The eldest master served as a prefect elsewhere, and his eldest son, Charles Sullivan, had made the honor roll in the imperial exams at twenty-six last year, though he ranked near the bottom of the top three. Thanks to the old master, he still landed a fine post as a professor at the Imperial Academy.

The second master had a sinecure at the Court of Imperial Sacrifices thanks to family connections. The third master, not wanting to wait for a post after graduating from the Imperial Academy, relied on his wife’s family to go into business and was thriving as well.

Only his nominal adoptive father, the old master’s youngest legitimate son, Mr. Sullivan the Fourth, was said to have left home in protest of an arranged marriage, and for years there had been no word—no one knew if he was alive or dead!

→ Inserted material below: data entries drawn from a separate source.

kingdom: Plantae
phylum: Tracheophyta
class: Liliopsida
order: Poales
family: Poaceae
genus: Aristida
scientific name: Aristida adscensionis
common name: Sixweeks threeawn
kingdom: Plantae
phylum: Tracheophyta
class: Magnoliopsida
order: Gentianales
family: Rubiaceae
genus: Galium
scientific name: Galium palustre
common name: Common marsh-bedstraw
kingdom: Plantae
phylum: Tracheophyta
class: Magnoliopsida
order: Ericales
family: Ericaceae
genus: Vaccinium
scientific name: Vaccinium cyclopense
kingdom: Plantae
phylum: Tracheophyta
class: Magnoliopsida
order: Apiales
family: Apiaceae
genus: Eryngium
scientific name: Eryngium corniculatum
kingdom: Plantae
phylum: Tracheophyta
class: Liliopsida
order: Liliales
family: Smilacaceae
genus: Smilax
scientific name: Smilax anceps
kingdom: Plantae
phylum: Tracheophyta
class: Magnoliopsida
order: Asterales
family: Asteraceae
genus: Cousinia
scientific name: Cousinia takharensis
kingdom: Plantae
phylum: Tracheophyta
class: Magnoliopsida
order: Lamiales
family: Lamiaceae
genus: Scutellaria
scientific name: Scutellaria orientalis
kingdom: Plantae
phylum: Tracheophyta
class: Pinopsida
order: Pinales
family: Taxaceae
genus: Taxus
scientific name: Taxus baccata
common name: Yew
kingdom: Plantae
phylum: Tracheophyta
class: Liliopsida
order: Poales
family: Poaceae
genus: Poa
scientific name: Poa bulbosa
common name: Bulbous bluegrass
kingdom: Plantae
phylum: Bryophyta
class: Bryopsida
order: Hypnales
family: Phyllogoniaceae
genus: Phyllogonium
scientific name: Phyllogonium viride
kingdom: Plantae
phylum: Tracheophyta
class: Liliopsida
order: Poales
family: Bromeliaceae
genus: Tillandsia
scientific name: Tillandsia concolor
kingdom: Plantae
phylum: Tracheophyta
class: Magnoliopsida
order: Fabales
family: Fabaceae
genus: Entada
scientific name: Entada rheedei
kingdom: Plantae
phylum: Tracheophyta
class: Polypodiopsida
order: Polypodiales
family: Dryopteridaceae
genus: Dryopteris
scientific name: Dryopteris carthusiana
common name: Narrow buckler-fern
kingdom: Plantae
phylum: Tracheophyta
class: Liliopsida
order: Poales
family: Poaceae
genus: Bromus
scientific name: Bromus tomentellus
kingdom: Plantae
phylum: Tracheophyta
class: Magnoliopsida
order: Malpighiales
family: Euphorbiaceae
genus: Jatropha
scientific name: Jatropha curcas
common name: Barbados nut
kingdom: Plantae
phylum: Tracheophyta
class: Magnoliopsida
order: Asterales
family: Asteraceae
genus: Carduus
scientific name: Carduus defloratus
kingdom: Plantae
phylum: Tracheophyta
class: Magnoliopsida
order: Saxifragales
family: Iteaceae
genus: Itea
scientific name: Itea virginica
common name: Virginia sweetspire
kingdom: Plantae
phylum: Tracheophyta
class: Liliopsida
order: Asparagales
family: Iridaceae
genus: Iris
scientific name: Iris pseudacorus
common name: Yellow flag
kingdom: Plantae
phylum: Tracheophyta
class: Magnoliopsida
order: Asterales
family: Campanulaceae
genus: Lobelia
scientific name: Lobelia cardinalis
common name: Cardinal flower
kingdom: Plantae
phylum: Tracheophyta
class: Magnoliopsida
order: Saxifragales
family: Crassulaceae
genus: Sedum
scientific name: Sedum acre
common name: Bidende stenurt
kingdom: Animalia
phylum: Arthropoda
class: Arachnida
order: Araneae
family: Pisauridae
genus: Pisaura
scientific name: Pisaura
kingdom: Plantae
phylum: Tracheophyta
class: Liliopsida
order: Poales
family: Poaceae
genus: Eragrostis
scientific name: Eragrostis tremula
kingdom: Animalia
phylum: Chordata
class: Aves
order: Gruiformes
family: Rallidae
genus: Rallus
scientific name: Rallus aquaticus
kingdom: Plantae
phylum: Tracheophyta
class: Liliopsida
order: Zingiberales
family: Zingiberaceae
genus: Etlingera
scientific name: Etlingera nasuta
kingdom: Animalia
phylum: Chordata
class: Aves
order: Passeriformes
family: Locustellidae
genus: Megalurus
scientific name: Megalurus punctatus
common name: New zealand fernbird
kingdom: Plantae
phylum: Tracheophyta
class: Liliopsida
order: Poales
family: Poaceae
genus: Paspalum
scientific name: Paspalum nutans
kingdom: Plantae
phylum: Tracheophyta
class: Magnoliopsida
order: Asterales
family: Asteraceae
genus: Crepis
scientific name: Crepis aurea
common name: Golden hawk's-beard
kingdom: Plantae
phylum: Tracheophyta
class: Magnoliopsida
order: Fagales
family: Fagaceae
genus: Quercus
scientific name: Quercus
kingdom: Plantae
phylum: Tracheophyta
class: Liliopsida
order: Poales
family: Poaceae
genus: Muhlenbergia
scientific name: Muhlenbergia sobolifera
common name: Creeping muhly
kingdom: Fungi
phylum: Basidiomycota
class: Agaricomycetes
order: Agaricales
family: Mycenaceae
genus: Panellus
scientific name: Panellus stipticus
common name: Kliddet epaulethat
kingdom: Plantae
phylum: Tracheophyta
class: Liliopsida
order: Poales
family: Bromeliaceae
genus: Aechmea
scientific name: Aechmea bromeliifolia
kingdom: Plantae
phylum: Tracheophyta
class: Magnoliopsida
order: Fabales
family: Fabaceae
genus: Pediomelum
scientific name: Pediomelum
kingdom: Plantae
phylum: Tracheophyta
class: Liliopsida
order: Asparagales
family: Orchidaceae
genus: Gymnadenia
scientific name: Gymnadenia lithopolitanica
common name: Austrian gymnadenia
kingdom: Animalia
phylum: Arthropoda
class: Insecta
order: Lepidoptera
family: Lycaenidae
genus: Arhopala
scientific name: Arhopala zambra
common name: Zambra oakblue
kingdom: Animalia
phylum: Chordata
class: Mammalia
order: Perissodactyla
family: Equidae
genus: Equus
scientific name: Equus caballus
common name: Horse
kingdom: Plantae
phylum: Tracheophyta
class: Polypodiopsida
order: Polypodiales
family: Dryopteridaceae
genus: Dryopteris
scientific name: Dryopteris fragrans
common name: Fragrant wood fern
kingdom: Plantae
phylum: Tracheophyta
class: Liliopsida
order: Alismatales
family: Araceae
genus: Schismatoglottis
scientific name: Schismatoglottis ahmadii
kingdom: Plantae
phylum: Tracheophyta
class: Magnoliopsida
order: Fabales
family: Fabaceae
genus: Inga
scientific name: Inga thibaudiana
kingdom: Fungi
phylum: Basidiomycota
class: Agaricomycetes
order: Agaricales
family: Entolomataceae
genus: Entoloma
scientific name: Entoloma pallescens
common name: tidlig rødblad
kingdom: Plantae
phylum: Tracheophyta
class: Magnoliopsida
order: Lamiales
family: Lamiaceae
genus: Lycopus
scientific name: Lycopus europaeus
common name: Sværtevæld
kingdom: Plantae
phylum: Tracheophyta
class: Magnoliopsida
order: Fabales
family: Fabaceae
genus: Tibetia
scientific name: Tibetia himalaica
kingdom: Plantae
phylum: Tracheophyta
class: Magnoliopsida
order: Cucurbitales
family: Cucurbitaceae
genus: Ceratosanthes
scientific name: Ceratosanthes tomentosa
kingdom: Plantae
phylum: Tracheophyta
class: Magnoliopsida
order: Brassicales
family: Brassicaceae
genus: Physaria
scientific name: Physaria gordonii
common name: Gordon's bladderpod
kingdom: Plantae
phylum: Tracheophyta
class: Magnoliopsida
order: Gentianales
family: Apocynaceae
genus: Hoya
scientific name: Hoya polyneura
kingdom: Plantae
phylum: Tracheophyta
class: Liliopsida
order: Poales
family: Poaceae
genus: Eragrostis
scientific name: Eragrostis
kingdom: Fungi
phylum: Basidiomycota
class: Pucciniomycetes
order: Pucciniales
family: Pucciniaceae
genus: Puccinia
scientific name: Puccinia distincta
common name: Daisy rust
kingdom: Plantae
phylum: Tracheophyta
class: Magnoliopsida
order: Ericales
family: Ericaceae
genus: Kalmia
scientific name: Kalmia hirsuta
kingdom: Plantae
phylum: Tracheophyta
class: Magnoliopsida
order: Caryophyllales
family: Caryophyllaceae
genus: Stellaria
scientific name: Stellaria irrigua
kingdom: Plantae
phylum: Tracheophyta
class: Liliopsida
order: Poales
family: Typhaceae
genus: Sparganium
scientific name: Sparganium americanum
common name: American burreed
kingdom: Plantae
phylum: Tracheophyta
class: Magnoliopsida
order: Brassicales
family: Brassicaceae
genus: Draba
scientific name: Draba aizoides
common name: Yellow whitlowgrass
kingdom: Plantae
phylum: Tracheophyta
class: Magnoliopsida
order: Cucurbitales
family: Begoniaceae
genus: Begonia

Even though the fourth branch was already insignificant in the Yue family, just a few days ago, when the old master accidentally revealed that he was an adopted son, it was like poking a hornet’s nest!

Chad Sullivan was lost in thought when a delicate voice suddenly sounded behind him: “Young master, why have you come to the second gate again?”

With this voice, the young servants peeking by the gate saw a girl of sixteen or seventeen appear behind Chad Sullivan.